The very last flip completed MED will result in one pile of cards-some face up, some face down. for example, suppose Bobby deals out 5 cards (numbered 1 through 5) with cards 1 through 3 initially face up and cards 4 and 5 initially face down. if Bobby performs 2 right flips, then 2 left flips, the pile will be (from top to bottom) a face down 2, a face up 1, a face up 4, a face down 5, and a face up 3.

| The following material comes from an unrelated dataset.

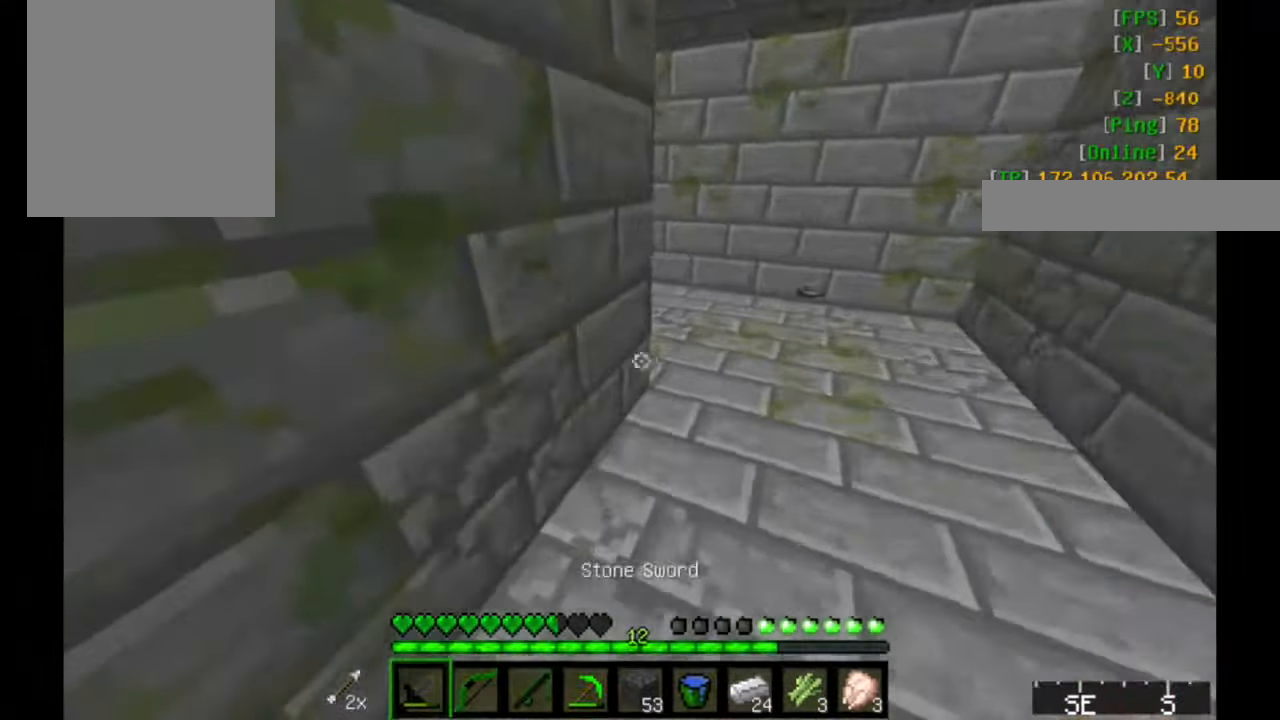
{"keys": ["d", "w"], "mouse": [], "events": [[133, "d", "down"], [283, "mouse_left", "down"], [433, "mouse_left", "up"]]}
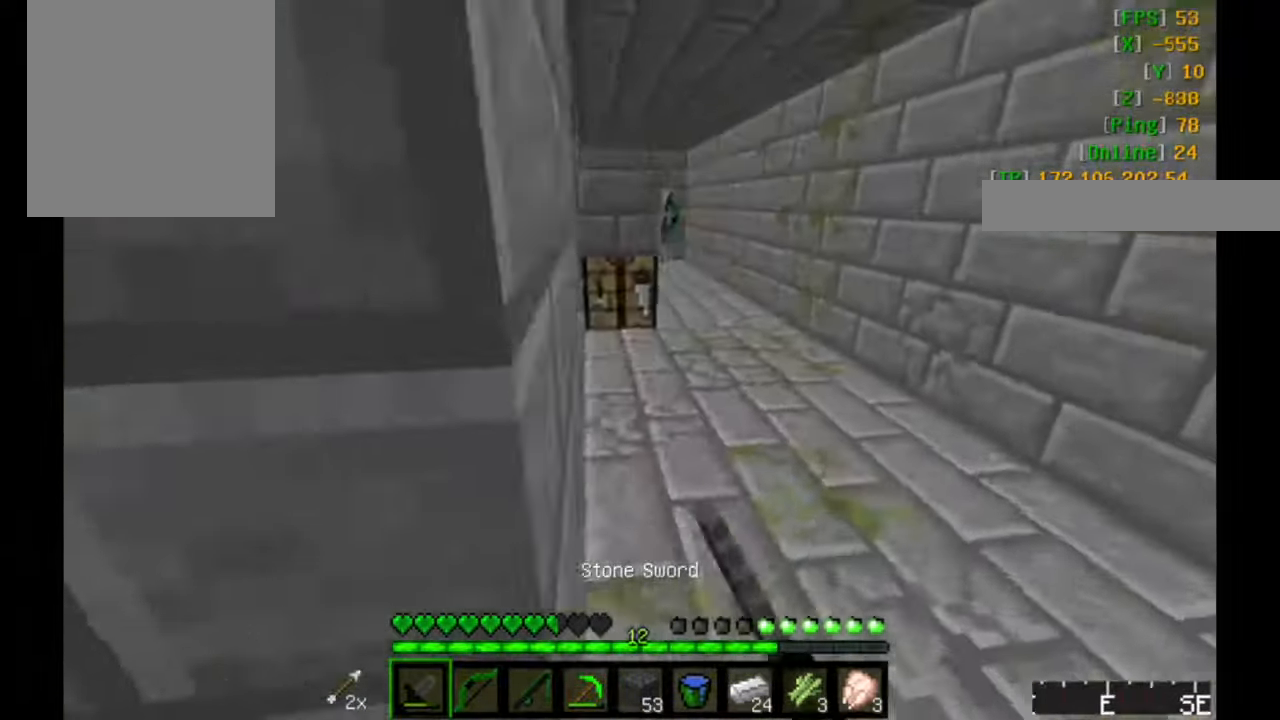
{"keys": ["w"], "mouse": ["left"], "events": [[33, "mouse_left", "down"], [150, "d", "up"], [183, "mouse_left", "up"], [233, "mouse_left", "down"], [400, "mouse_left", "up"], [500, "mouse_left", "down"]]}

Now Bobby is very sharp and you can ask him what card is in any position and he can tell you !!! You will write a program that matches Bobby's amazing feat.

Input
Each test case will consist of 4 lines. the first line will be a positive integer n (2 ≤ n ≤100) which is the number of cards laid out. the second line will be a string of n characters. A character U indicates the corresponding card is dealt face up and a character D indicates the card is face down. the third line is a string of n-1 characters indicating the order of the flips Bobby performs. each character is either R, indicating a right flip, or L, indicating a left flip. the fourth line is of the form m q1 q2... qm, where m is a positive integer and 1 ≤ qi ≤ n. each qi is a query on a position of a card in the pile (1 being the top card, n being the bottom card ). A line containing 0 indicates end of input.

Output
Each test case shocould generate m + 1 lines of output. The first line is of the form

Pile twhere t is the number of the test case (starting at 1). Each of the next m lines shoshould be of the form

Card qi is a face up k. or

Card qi is a face down k. accordingly, for I = 1,..., m, where k is the number of the card.
For instance, in the above example with 5 cards, if qi = 3, then the answer wocould be

Card 3 is a face up 4.

Sample Input
5
UUUDD
RRLL
5 1 2 3 4 5
10
UUDDUUDDUU
LLLRRRLRL
4 3 7 6 1
0

Sample Output
Pile 1
Card 1 is a face down 2.
Card 2 is a face up 1.
Card 3 is a face up 4.
Card 4 is a face down 5.
Card 5 is a face up 3.
Pile 2
Card 3 is a face down 1.
Card 7 is a face down 9.
Card 6 is a face up 7.
Card 1 is a face down 5.
In fact, this question is not difficult, but it is difficult to understand the meaning of the question. First, give the initial status of each card. U is facing up, D is facing down, and then follow several operations, L indicates turning from the left, R indicates turning from the right, for example, the first example. The first two R indicates turning 5 to the right, stacked to 4, then the two sheets are stacked and flipped together, stacked to the remaining two L on 3, representing 1 on the far left, stacked to 2, and then flipped together, stacked on stacks 3, 4, and 5, then they become a bunch of last n queries, ask the status of the cards in the stack, for example, Card 1 is a face down 2. that is to say, the first card of the heap is facing down, and the number is 2.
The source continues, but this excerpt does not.